▼▼▼
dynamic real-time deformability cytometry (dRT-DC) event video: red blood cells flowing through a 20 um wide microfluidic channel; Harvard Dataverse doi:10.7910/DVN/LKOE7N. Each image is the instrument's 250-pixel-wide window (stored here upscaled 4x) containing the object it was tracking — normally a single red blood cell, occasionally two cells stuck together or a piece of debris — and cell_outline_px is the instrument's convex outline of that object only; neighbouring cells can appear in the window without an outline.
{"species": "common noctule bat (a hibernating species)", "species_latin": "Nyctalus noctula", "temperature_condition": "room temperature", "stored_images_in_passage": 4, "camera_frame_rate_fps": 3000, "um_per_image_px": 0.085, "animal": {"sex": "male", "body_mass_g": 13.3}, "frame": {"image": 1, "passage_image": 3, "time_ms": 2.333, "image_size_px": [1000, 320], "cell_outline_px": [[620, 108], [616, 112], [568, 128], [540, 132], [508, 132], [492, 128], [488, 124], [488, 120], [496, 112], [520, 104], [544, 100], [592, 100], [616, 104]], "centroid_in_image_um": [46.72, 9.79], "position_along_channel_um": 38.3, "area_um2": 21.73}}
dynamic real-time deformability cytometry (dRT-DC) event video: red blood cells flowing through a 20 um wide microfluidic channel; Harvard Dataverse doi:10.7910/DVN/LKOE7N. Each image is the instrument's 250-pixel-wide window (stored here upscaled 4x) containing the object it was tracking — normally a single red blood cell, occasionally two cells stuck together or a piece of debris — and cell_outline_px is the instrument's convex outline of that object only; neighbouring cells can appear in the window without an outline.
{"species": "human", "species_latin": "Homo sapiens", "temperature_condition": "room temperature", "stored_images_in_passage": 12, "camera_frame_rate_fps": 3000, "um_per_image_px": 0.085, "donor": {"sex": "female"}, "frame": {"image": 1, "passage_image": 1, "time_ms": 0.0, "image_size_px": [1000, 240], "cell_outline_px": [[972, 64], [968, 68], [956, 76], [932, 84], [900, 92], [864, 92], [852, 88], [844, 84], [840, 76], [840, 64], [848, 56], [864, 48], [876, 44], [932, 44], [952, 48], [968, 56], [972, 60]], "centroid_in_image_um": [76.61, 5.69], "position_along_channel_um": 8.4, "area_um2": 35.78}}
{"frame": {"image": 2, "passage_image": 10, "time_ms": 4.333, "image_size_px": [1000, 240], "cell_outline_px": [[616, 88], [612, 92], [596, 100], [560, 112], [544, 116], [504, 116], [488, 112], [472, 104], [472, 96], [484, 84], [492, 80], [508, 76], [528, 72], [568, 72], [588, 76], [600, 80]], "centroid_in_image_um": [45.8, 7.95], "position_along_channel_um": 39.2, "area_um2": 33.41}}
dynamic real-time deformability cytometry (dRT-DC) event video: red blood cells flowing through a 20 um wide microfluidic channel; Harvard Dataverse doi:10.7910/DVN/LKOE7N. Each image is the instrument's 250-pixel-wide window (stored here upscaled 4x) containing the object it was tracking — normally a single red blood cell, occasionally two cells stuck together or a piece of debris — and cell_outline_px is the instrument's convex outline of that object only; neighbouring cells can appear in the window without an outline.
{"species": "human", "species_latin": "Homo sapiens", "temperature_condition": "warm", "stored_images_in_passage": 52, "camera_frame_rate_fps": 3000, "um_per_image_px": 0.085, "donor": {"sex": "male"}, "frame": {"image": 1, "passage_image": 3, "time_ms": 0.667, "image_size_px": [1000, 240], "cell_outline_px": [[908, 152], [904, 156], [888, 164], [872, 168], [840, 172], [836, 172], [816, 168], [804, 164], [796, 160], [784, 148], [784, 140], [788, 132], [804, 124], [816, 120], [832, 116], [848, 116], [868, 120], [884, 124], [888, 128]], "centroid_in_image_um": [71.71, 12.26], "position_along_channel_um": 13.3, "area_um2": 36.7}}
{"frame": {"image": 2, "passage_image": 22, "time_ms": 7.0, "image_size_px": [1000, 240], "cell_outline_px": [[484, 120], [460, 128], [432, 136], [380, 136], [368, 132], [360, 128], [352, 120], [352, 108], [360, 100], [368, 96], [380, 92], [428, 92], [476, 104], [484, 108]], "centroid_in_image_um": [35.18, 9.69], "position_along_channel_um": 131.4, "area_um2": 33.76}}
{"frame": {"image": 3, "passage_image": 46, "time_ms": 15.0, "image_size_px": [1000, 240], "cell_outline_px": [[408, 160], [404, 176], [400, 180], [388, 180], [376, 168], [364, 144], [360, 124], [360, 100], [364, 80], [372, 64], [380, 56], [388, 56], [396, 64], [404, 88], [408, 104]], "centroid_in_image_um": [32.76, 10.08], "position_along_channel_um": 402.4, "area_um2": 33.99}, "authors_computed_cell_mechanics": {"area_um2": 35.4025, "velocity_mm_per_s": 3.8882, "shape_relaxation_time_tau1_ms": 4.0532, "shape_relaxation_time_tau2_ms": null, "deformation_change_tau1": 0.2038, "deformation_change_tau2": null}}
▲▲▲
● **Task requirements**
All records above must be set down exactly, please.

● **Final answer**
dynamic real-time deformability cytometry (dRT-DC) event video: red blood cells flowing through a 20 um wide microfluidic channel; Harvard Dataverse doi:10.7910/DVN/LKOE7N. Each image is the instrument's 250-pixel-wide window (stored here upscaled 4x) containing the object it was tracking — normally a single red blood cell, occasionally two cells stuck together or a piece of debris — and cell_outline_px is the instrument's convex outline of that object only; neighbouring cells can appear in the window without an outline.
{"species": "common noctule bat (a hibernating species)", "species_latin": "Nyctalus noctula", "temperature_condition": "room temperature", "stored_images_in_passage": 4, "camera_frame_rate_fps": 3000, "um_per_image_px": 0.085, "animal": {"sex": "male", "body_mass_g": 13.3}, "frame": {"image": 1, "passage_image": 3, "time_ms": 2.333, "image_size_px": [1000, 320], "cell_outline_px": [[620, 108], [616, 112], [568, 128], [540, 132], [508, 132], [492, 128], [488, 124], [488, 120], [496, 112], [520, 104], [544, 100], [592, 100], [616, 104]], "centroid_in_image_um": [46.72, 9.79], "position_along_channel_um": 38.3, "area_um2": 21.73}}
dynamic real-time deformability cytometry (dRT-DC) event video: red blood cells flowing through a 20 um wide microfluidic channel; Harvard Dataverse doi:10.7910/DVN/LKOE7N. Each image is the instrument's 250-pixel-wide window (stored here upscaled 4x) containing the object it was tracking — normally a single red blood cell, occasionally two cells stuck together or a piece of debris — and cell_outline_px is the instrument's convex outline of that object only; neighbouring cells can appear in the window without an outline.
{"species": "human", "species_latin": "Homo sapiens", "temperature_condition": "room temperature", "stored_images_in_passage": 12, "camera_frame_rate_fps": 3000, "um_per_image_px": 0.085, "donor": {"sex": "female"}, "frame": {"image": 1, "passage_image": 1, "time_ms": 0.0, "image_size_px": [1000, 240], "cell_outline_px": [[972, 64], [968, 68], [956, 76], [932, 84], [900, 92], [864, 92], [852, 88], [844, 84], [840, 76], [840, 64], [848, 56], [864, 48], [876, 44], [932, 44], [952, 48], [968, 56], [972, 60]], "centroid_in_image_um": [76.61, 5.69], "position_along_channel_um": 8.4, "area_um2": 35.78}}
{"frame": {"image": 2, "passage_image": 10, "time_ms": 4.333, "image_size_px": [1000, 240], "cell_outline_px": [[616, 88], [612, 92], [596, 100], [560, 112], [544, 116], [504, 116], [488, 112], [472, 104], [472, 96], [484, 84], [492, 80], [508, 76], [528, 72], [568, 72], [588, 76], [600, 80]], "centroid_in_image_um": [45.8, 7.95], "position_along_channel_um": 39.2, "area_um2": 33.41}}
dynamic real-time deformability cytometry (dRT-DC) event video: red blood cells flowing through a 20 um wide microfluidic channel; Harvard Dataverse doi:10.7910/DVN/LKOE7N. Each image is the instrument's 250-pixel-wide window (stored here upscaled 4x) containing the object it was tracking — normally a single red blood cell, occasionally two cells stuck together or a piece of debris — and cell_outline_px is the instrument's convex outline of that object only; neighbouring cells can appear in the window without an outline.
{"species": "human", "species_latin": "Homo sapiens", "temperature_condition": "warm", "stored_images_in_passage": 52, "camera_frame_rate_fps": 3000, "um_per_image_px": 0.085, "donor": {"sex": "male"}, "frame": {"image": 1, "passage_image": 3, "time_ms": 0.667, "image_size_px": [1000, 240], "cell_outline_px": [[908, 152], [904, 156], [888, 164], [872, 168], [840, 172], [836, 172], [816, 168], [804, 164], [796, 160], [784, 148], [784, 140], [788, 132], [804, 124], [816, 120], [832, 116], [848, 116], [868, 120], [884, 124], [888, 128]], "centroid_in_image_um": [71.71, 12.26], "position_along_channel_um": 13.3, "area_um2": 36.7}}
{"frame": {"image": 2, "passage_image": 22, "time_ms": 7.0, "image_size_px": [1000, 240], "cell_outline_px": [[484, 120], [460, 128], [432, 136], [380, 136], [368, 132], [360, 128], [352, 120], [352, 108], [360, 100], [368, 96], [380, 92], [428, 92], [476, 104], [484, 108]], "centroid_in_image_um": [35.18, 9.69], "position_along_channel_um": 131.4, "area_um2": 33.76}}
{"frame": {"image": 3, "passage_image": 46, "time_ms": 15.0, "image_size_px": [1000, 240], "cell_outline_px": [[408, 160], [404, 176], [400, 180], [388, 180], [376, 168], [364, 144], [360, 124], [360, 100], [364, 80], [372, 64], [380, 56], [388, 56], [396, 64], [404, 88], [408, 104]], "centroid_in_image_um": [32.76, 10.08], "position_along_channel_um": 402.4, "area_um2": 33.99}, "authors_computed_cell_mechanics": {"area_um2": 35.4025, "velocity_mm_per_s": 3.8882, "shape_relaxation_time_tau1_ms": 4.0532, "shape_relaxation_time_tau2_ms": null, "deformation_change_tau1": 0.2038, "deformation_change_tau2": null}}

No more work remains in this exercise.